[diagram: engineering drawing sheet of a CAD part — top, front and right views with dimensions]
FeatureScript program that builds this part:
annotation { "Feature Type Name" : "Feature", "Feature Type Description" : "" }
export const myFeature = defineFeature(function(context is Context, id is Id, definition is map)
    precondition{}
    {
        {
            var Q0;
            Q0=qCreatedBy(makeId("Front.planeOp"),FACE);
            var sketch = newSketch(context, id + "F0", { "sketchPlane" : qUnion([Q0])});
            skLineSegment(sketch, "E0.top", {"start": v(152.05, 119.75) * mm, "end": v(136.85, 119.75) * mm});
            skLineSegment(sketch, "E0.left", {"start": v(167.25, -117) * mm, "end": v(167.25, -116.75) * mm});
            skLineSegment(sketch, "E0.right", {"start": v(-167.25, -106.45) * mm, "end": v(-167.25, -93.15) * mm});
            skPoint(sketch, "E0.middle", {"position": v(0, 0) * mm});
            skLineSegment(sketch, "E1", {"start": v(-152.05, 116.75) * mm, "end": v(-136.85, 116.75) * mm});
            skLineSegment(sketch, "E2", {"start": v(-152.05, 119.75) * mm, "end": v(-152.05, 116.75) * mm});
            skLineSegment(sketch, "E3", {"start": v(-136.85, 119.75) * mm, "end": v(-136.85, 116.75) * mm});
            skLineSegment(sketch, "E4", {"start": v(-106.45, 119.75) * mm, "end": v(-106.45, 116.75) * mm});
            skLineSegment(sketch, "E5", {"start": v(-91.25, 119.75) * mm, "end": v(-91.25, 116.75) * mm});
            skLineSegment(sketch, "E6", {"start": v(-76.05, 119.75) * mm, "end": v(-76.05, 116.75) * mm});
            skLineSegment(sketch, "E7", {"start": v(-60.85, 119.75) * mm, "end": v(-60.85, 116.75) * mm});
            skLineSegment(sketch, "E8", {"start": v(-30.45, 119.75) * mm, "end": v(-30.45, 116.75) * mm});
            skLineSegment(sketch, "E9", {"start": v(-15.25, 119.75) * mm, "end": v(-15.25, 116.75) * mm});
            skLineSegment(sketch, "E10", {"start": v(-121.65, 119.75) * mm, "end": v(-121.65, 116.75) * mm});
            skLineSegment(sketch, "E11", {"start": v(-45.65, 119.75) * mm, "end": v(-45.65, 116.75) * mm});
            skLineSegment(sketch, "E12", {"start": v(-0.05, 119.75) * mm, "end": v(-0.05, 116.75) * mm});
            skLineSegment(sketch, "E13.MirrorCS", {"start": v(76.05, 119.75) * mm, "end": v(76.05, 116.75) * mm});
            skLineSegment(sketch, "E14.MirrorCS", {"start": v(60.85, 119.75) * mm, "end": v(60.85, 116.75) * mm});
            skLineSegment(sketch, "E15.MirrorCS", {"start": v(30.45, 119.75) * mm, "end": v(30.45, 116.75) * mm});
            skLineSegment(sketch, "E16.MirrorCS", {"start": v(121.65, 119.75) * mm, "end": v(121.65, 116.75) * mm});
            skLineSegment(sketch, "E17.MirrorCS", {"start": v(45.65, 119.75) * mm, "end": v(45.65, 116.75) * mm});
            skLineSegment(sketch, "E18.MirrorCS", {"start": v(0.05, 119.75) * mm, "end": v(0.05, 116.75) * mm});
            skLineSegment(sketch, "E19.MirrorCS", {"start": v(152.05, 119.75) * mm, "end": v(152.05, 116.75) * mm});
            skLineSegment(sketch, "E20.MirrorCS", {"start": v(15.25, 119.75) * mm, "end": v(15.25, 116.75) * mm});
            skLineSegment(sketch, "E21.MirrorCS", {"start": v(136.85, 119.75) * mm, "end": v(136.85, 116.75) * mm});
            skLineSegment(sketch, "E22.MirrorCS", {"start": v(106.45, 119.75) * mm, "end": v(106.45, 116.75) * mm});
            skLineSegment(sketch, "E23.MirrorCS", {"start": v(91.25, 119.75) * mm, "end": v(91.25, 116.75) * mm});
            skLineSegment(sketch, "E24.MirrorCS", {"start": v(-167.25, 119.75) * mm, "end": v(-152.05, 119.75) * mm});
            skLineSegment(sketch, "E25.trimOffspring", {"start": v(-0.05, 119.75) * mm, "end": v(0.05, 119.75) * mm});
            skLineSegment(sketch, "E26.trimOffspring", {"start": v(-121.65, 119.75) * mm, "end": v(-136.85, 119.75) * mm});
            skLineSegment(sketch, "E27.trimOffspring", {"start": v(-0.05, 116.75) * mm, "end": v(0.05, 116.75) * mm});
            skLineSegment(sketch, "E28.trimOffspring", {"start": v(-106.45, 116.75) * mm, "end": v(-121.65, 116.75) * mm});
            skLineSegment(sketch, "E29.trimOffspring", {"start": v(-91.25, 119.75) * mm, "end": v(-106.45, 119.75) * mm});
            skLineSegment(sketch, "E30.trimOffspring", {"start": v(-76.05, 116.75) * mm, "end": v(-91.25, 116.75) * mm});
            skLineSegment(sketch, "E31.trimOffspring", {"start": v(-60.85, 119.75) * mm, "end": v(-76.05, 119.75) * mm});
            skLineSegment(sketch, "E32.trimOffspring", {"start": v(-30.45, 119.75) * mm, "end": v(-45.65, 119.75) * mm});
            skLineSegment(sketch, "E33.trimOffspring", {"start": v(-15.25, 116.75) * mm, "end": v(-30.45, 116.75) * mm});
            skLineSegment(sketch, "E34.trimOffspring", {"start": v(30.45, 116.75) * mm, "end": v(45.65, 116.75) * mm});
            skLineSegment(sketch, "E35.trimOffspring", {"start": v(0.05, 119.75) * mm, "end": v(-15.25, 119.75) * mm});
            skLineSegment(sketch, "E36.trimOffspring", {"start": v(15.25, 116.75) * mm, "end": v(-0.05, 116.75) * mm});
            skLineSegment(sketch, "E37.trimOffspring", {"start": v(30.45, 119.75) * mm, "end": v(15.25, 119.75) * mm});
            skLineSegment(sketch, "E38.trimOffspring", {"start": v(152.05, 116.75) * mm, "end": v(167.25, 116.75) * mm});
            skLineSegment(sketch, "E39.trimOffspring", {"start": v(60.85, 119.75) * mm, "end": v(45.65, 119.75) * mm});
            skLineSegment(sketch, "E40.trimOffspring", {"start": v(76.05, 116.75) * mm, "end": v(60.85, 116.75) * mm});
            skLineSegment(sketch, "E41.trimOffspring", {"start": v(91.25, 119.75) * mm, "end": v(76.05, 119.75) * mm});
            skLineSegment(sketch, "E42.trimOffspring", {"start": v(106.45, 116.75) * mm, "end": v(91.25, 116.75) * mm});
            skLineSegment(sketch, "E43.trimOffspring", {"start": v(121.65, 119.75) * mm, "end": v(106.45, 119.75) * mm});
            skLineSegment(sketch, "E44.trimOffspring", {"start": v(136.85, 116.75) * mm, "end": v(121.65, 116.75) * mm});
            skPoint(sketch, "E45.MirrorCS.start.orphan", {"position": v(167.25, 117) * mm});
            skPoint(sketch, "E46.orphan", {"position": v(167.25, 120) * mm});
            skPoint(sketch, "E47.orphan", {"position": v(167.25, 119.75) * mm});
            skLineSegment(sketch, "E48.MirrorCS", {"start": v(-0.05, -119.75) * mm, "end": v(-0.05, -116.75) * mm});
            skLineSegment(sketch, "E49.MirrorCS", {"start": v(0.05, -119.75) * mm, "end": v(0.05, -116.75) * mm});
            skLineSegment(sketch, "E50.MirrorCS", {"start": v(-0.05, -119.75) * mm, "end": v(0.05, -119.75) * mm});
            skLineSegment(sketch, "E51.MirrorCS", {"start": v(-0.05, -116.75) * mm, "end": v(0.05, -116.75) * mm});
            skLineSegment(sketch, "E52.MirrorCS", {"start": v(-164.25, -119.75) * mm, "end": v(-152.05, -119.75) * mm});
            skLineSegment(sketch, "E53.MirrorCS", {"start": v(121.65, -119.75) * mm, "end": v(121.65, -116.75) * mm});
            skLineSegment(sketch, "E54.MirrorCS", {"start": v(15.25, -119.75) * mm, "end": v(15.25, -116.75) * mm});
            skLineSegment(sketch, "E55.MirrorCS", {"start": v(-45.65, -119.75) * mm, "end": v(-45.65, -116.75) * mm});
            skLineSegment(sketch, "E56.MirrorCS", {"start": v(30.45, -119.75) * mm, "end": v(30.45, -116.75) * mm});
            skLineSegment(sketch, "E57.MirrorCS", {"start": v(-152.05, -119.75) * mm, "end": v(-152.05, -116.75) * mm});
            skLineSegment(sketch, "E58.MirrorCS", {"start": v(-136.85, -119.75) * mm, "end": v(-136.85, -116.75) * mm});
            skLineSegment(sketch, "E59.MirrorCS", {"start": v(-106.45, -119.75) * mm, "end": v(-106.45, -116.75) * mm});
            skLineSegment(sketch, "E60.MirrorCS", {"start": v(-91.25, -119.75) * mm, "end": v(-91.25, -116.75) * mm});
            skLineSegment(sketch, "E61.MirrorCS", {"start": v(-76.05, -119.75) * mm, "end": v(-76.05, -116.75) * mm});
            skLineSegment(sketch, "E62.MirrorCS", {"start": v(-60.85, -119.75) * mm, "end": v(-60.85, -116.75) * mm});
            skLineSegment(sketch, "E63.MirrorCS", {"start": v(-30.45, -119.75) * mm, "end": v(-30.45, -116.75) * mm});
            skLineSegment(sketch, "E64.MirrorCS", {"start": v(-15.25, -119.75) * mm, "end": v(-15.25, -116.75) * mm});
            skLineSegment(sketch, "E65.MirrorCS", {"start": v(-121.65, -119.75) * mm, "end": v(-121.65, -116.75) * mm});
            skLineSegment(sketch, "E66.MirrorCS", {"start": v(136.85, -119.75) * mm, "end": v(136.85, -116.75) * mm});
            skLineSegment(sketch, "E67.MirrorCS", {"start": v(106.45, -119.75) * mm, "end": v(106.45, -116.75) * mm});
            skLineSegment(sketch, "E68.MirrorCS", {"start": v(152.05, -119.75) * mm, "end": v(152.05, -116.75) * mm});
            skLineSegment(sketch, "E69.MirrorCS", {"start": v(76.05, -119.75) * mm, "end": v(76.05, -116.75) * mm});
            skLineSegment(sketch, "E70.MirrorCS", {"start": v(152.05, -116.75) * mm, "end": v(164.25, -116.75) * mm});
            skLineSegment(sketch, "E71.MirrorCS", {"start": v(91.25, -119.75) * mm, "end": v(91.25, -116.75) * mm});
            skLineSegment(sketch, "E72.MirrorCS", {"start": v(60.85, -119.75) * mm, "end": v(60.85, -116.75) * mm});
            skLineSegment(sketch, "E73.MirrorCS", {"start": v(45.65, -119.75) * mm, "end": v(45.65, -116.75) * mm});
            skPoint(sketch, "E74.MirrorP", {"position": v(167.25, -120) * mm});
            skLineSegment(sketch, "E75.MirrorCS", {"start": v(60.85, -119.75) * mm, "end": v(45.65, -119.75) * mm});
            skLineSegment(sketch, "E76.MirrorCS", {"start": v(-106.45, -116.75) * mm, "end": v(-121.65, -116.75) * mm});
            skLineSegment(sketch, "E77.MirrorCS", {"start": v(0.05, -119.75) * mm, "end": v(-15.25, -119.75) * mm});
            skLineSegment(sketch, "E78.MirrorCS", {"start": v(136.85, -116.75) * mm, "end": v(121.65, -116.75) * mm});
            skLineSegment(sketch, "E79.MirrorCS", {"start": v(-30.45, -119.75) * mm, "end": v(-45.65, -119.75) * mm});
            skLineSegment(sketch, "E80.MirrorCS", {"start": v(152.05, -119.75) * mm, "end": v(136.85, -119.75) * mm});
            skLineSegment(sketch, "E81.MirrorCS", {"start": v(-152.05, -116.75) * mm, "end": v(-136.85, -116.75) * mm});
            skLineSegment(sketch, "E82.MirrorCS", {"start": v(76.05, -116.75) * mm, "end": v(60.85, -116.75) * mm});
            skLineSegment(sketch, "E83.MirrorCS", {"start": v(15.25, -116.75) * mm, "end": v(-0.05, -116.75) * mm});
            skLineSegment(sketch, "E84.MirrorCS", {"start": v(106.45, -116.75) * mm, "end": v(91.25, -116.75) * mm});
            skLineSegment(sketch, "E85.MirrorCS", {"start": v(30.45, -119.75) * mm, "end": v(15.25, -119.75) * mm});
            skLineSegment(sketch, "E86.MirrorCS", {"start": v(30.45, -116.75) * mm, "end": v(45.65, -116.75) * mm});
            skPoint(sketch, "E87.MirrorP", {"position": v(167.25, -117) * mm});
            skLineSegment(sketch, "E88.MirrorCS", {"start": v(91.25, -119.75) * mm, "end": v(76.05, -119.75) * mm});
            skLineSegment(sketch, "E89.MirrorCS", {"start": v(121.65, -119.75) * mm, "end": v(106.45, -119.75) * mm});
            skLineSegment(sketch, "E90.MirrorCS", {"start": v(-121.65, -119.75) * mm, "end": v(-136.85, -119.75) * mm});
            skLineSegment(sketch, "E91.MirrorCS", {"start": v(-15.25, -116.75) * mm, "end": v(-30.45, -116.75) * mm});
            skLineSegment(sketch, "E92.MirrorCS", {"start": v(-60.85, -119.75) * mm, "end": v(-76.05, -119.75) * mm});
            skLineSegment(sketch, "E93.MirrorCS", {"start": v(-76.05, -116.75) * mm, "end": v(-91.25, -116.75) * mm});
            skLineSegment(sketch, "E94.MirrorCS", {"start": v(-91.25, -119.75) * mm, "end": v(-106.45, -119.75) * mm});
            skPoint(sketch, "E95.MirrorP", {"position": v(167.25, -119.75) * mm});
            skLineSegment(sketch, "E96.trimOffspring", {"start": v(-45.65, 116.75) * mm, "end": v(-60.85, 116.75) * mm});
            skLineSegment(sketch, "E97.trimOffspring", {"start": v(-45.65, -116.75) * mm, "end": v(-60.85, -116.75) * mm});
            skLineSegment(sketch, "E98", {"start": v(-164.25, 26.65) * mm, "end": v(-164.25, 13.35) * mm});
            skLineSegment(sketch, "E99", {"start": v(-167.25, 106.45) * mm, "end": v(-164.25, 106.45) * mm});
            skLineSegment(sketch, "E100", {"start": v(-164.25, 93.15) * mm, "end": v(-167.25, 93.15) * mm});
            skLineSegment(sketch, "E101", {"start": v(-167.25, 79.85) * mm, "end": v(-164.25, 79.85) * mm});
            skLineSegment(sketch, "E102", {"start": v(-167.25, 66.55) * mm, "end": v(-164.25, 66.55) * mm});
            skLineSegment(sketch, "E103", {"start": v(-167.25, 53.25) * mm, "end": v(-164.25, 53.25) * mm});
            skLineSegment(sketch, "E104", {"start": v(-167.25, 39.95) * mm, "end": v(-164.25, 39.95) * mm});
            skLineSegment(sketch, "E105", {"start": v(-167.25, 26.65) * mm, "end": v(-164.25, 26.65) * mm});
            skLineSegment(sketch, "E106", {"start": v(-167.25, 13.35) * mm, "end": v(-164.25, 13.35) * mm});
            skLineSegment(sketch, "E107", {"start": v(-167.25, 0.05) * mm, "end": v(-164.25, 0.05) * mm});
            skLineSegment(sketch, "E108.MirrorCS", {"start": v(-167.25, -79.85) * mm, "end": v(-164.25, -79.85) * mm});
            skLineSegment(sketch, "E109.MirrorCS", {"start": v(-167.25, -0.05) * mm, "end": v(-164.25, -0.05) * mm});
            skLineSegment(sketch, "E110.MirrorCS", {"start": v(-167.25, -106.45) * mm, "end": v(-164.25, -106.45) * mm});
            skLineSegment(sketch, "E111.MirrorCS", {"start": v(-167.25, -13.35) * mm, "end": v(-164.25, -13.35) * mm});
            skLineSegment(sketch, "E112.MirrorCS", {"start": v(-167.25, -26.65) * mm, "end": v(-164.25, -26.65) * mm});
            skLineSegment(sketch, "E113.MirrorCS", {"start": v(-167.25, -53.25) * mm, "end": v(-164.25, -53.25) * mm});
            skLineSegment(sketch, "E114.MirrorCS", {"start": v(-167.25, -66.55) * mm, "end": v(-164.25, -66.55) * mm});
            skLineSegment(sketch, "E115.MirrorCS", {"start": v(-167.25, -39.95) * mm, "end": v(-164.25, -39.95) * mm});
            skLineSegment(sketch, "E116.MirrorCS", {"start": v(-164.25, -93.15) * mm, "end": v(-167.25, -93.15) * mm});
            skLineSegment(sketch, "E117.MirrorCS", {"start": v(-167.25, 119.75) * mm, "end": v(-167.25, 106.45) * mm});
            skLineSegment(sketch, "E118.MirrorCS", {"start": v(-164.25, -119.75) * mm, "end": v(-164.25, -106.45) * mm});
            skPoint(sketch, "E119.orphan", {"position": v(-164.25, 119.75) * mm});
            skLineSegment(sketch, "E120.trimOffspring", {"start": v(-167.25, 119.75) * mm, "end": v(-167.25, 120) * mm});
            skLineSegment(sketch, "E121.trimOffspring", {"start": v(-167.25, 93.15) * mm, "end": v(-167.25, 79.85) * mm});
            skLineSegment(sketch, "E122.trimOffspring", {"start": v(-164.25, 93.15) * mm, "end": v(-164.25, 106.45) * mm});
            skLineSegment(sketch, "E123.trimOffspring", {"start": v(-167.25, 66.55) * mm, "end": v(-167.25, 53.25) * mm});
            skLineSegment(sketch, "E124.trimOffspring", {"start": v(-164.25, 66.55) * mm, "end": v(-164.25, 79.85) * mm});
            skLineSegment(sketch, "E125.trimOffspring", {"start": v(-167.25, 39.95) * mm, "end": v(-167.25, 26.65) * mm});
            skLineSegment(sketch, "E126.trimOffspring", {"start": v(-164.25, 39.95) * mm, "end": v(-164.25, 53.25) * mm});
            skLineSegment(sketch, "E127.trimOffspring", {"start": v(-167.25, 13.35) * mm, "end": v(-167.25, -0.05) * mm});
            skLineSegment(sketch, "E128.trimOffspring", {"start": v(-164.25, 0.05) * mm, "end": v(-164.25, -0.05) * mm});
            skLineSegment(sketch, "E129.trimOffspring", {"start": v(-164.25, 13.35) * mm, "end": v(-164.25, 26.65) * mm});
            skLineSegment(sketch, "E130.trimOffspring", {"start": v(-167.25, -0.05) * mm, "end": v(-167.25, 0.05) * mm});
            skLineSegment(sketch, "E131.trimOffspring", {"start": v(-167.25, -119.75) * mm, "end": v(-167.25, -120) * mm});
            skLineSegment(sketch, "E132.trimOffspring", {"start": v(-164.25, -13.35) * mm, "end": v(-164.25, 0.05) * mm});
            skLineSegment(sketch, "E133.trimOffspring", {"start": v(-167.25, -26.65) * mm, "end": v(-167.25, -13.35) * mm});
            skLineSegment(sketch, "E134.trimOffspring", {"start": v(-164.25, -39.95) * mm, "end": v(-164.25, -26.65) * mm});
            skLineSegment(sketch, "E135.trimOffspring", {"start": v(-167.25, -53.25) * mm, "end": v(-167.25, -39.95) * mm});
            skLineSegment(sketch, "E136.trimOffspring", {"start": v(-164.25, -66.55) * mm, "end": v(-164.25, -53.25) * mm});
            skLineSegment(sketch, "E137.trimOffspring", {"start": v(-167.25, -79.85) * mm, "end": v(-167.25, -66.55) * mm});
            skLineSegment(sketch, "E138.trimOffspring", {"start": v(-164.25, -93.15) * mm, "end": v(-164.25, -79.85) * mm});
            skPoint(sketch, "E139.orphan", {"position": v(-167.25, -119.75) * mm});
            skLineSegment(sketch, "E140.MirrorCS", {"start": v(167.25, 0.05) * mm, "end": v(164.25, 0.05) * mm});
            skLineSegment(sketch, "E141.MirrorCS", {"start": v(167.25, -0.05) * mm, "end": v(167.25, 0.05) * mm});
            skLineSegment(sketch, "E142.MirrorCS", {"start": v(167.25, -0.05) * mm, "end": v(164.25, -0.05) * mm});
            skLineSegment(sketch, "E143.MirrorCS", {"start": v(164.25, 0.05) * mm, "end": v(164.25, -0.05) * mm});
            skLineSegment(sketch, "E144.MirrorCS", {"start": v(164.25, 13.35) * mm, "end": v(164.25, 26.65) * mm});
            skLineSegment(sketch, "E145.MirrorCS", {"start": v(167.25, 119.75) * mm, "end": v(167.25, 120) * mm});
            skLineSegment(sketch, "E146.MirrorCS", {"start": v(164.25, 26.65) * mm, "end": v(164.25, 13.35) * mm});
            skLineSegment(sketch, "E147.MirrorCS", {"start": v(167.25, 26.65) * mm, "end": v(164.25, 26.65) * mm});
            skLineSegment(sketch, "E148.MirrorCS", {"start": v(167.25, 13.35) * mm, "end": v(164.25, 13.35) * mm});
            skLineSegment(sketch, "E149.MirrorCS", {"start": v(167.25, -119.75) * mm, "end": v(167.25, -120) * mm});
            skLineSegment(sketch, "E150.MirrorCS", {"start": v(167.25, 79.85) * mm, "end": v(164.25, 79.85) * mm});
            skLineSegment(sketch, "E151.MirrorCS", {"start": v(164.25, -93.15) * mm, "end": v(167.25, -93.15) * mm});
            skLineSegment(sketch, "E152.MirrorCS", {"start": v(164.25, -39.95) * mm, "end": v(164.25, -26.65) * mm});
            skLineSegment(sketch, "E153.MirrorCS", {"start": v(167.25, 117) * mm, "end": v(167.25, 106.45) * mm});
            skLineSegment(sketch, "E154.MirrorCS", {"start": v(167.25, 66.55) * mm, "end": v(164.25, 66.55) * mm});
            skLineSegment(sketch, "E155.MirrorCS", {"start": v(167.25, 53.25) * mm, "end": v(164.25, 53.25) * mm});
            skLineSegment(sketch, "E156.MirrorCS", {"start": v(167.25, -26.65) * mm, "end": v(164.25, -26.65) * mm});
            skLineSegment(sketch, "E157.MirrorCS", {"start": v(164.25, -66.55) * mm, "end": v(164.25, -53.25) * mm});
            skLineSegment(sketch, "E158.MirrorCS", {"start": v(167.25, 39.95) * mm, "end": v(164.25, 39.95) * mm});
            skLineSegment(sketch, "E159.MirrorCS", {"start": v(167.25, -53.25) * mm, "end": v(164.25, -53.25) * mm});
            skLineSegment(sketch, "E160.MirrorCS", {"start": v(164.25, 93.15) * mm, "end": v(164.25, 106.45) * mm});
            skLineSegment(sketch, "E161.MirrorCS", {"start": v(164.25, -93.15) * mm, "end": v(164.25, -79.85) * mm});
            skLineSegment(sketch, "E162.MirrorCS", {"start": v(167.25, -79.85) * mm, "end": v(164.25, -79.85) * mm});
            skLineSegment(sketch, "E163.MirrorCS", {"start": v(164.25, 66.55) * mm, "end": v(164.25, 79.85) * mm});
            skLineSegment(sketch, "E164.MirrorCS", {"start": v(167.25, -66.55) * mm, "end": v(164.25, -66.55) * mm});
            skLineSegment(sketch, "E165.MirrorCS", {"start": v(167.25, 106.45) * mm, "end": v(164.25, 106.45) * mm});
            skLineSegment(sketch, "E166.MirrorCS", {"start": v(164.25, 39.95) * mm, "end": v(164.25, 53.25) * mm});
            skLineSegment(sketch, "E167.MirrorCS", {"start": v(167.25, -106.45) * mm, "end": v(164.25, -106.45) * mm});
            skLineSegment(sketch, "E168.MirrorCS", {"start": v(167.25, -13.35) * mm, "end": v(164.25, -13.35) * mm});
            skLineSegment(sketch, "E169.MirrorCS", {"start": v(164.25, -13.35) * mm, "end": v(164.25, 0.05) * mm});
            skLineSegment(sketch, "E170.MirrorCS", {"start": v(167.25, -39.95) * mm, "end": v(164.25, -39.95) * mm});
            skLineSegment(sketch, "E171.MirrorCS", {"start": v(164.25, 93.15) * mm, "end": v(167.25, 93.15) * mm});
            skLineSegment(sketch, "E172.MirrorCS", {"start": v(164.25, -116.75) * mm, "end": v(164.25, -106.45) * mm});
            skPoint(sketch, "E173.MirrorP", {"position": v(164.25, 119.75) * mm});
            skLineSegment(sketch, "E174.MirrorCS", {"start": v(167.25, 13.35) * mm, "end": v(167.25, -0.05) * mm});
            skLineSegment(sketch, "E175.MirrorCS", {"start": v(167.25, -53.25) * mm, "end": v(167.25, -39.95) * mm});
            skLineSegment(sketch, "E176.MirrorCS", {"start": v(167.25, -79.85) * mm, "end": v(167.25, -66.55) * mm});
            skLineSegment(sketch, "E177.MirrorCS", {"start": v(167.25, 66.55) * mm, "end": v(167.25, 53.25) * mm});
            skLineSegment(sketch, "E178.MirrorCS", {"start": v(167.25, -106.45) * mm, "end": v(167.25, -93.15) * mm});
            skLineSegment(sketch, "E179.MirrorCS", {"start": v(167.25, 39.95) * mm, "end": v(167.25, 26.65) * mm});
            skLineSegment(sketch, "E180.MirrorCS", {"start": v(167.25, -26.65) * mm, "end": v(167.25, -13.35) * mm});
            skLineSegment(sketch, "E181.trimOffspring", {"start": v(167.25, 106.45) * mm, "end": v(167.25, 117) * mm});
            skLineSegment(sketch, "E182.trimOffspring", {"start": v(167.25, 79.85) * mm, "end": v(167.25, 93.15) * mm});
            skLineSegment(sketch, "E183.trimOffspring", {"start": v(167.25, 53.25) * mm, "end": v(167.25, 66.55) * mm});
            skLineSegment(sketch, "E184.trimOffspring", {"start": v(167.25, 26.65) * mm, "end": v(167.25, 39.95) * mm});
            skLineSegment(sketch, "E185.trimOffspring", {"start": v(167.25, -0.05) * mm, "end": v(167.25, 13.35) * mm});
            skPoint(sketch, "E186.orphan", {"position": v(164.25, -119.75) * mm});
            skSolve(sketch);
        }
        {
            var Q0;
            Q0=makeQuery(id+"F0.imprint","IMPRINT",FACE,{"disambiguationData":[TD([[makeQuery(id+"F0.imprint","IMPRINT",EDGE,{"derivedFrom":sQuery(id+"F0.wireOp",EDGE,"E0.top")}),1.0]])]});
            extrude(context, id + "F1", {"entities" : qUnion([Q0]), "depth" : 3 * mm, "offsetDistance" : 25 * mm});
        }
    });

★ ★ ★ ★

● Consigne
Renvoyez sans la moindre modification les lignes du matériel fourni, depuis la toute première jusqu'à celle qui contient "var sketch = newSketch(context, id", cette dernière comprise.

● Résultat obtenu
[diagram: engineering drawing sheet of a CAD part — top, front and right views with dimensions]
FeatureScript program that builds this part:
annotation { "Feature Type Name" : "Feature", "Feature Type Description" : "" }
export const myFeature = defineFeature(function(context is Context, id is Id, definition is map)
    precondition{}
    {
        {
            var Q0;
            Q0=qCreatedBy(makeId("Front.planeOp"),FACE);
            var sketch = newSketch(context, id + "F0", { "sketchPlane" : qUnion([Q0])});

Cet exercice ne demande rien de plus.